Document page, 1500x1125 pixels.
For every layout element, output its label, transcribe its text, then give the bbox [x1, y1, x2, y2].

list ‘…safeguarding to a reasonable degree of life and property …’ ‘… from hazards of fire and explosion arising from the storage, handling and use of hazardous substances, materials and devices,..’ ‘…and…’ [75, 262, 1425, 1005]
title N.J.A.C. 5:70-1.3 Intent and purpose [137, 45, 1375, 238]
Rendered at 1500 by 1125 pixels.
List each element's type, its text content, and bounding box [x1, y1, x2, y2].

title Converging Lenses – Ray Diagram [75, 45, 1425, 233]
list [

· · · · · · ·

WHAT TO WORK ON: Repeat, without change, each line of the data above from the one that contains "List each element's" through the final line, counting both.

ANSWER TO THE PROBLEM:
List each element's type, its text content, and bounding box [x1, y1, x2, y2].

title Converging Lenses – Ray Diagram [75, 45, 1425, 233]
list [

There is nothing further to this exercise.